*** Source material ***

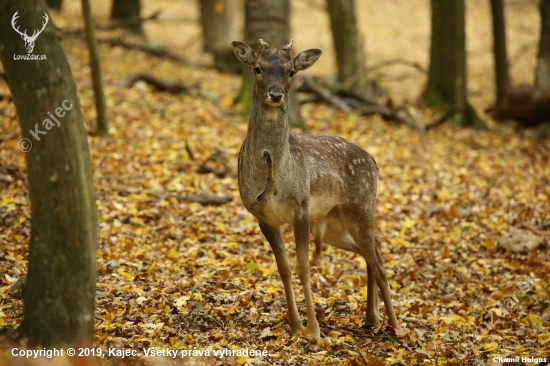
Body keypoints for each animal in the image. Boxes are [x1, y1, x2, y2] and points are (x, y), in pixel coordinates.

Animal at [233, 38, 402, 338]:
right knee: (374, 247)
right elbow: (284, 268)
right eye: (257, 68)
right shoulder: (263, 217)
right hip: (334, 222)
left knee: (378, 258)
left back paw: (395, 326)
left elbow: (304, 267)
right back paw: (371, 318)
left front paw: (313, 330)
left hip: (361, 205)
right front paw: (295, 325)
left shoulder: (300, 207)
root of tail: (373, 161)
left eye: (290, 71)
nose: (275, 94)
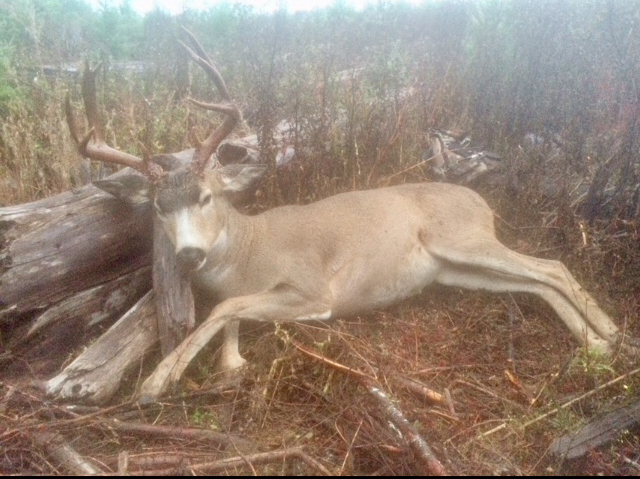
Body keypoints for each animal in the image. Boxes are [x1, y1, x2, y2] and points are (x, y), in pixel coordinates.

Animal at [67, 30, 628, 402]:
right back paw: (595, 347)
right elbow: (231, 312)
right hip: (455, 269)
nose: (187, 253)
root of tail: (482, 202)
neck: (248, 249)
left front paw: (156, 380)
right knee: (535, 282)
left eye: (205, 196)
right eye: (159, 207)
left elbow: (225, 307)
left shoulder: (315, 290)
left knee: (553, 266)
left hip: (460, 238)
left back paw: (613, 336)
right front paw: (229, 362)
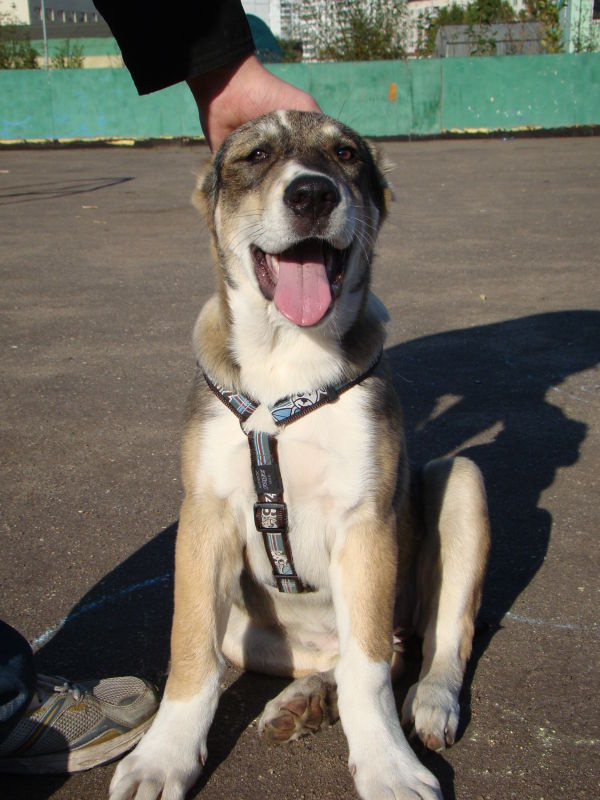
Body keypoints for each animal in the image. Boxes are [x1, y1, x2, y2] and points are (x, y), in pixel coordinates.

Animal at [109, 111, 490, 800]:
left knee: (428, 644)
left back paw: (428, 702)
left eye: (346, 155)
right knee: (333, 655)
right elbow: (191, 654)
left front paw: (388, 767)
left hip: (462, 479)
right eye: (256, 155)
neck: (289, 356)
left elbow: (370, 672)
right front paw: (163, 758)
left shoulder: (367, 525)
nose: (312, 194)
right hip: (247, 623)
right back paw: (304, 700)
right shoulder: (203, 518)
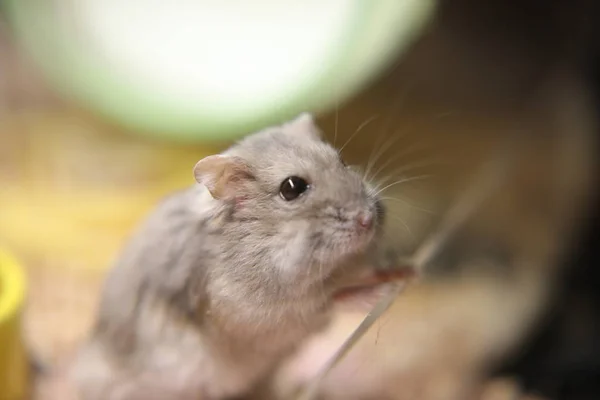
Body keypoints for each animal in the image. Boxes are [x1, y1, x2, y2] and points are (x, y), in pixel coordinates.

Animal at [71, 112, 384, 400]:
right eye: (292, 188)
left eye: (341, 161)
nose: (368, 219)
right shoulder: (263, 314)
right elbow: (332, 297)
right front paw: (378, 291)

*** End of Source material ***

Your task: The job is to copy all the records precisely while omitting any picture.

Response to this task:
Body keypoints for each animal in the image. Boxes are [x1, y1, x2, y2] and points are (x, y), in pixel coordinates.

Animal at [233, 38, 402, 338]:
right knee: (374, 247)
right elbow: (284, 268)
right eye: (257, 68)
right shoulder: (263, 217)
right hip: (334, 222)
left knee: (378, 258)
left back paw: (395, 326)
left elbow: (304, 267)
right back paw: (371, 318)
left front paw: (313, 330)
left hip: (361, 205)
right front paw: (295, 325)
left shoulder: (300, 207)
root of tail: (373, 161)
left eye: (290, 71)
nose: (275, 94)
Body keypoints for each animal in the image. Boxes are [x1, y1, x2, y2] and points are (x, y), in pixel coordinates.

Animal at [67, 30, 628, 402]:
right back paw: (595, 347)
right elbow: (231, 312)
right hip: (455, 269)
nose: (187, 253)
root of tail: (482, 202)
neck: (248, 249)
left front paw: (156, 380)
right knee: (535, 282)
left eye: (205, 196)
right eye: (159, 207)
left elbow: (225, 307)
left shoulder: (315, 290)
left knee: (553, 266)
left hip: (460, 238)
left back paw: (613, 336)
right front paw: (229, 362)
Body keypoints for each animal in the image. Boxes are [x1, y1, x2, y2] and points are (x, y), in pixel coordinates.

Animal at [109, 111, 490, 800]:
left knee: (428, 644)
left back paw: (428, 702)
left eye: (346, 155)
right knee: (333, 655)
right elbow: (191, 654)
left front paw: (388, 767)
left hip: (462, 479)
right eye: (256, 155)
neck: (289, 356)
left elbow: (370, 672)
right front paw: (163, 758)
left shoulder: (367, 525)
nose: (312, 194)
right hip: (247, 623)
right back paw: (304, 700)
right shoulder: (203, 518)
Body keypoints for each animal in the image. Boxes are [x1, y1, x2, y2] and points are (x, y), in pixel coordinates.

Animal at [71, 112, 384, 400]:
right eye: (292, 188)
left eye: (341, 161)
nose: (368, 219)
right shoulder: (263, 314)
right elbow: (332, 297)
right front paw: (378, 291)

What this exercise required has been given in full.